Agreeing with the points @rusty raised: Doc values on by default adds some CPU/IO overhead and some more disk space, translog flushes on every action now (instead of every 5s) and the replica issue.
In addition to that, there was a change at the Lucene layer. Incoming blob of text, but the tl;dr is that Lucene identifies idle resources and utilizes them, making the resource usage look higher when it's really just getting work done faster.
So, in Elasticsearch 1.x, we forcefully throttled Lucene's segment merging process to prevent it from over-saturating your nodes/cluster.
The problem is that a strict threshold is almost never the right answer. If you are indexing heavily, you often want to increase the threshold to let Lucene use all your CPU and Disk IO. If you aren't indexing much, you likely want the threshold lower. But you also want it to be able to "burst" the limit for one-off merges when your cluster is relatively idle.
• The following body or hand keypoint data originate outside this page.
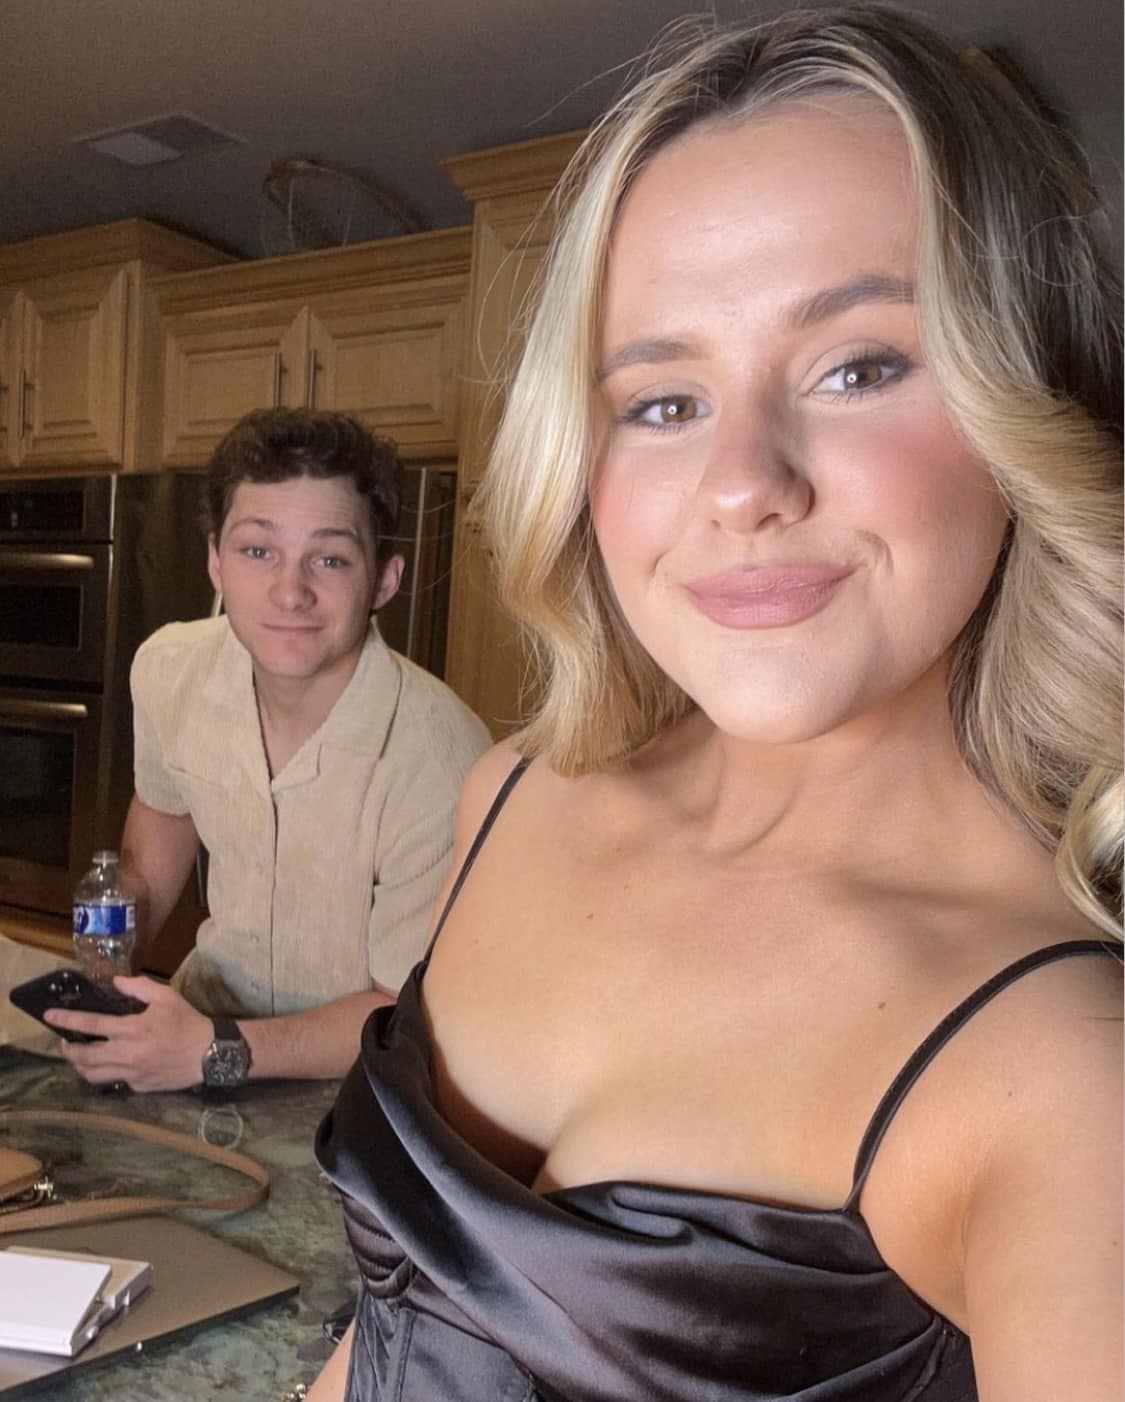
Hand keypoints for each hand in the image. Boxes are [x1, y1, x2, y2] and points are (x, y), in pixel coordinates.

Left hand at [45, 976, 213, 1091]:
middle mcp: (126, 1054)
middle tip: (65, 1041)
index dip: (67, 1020)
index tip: (49, 1016)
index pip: (90, 1025)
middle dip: (68, 1049)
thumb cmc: (188, 1022)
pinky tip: (112, 1064)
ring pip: (93, 1076)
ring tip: (80, 1056)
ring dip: (81, 1066)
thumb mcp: (166, 996)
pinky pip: (115, 1081)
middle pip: (84, 1057)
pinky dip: (108, 1072)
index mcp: (131, 1029)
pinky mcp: (139, 1086)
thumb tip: (116, 982)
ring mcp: (131, 1074)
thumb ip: (138, 986)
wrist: (210, 1054)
In Lucene 5.x (used in ES 2.0+), they added a new style of merge throttling that monitors how active the index is, and automatically adjusts the throttle threshold (see https://issues.apache.org/jira/browse/LUCENE-6119, https://github.com/elastic/elasticsearch/pull/9243 and https://github.com/elastic/elasticsearch/pull/9145).
In practice, what this means is that your indexing tends to be faster in ES 2.0+ because segments are allowed to merge as fast as your cluster can handle, without over-saturating your cluster. But it also means that your cluster will happily use any idle resources, which is why you see more resource utilization.
Basically, Lucene identified that those resources weren't being used...so it put them to work to finish the task faster.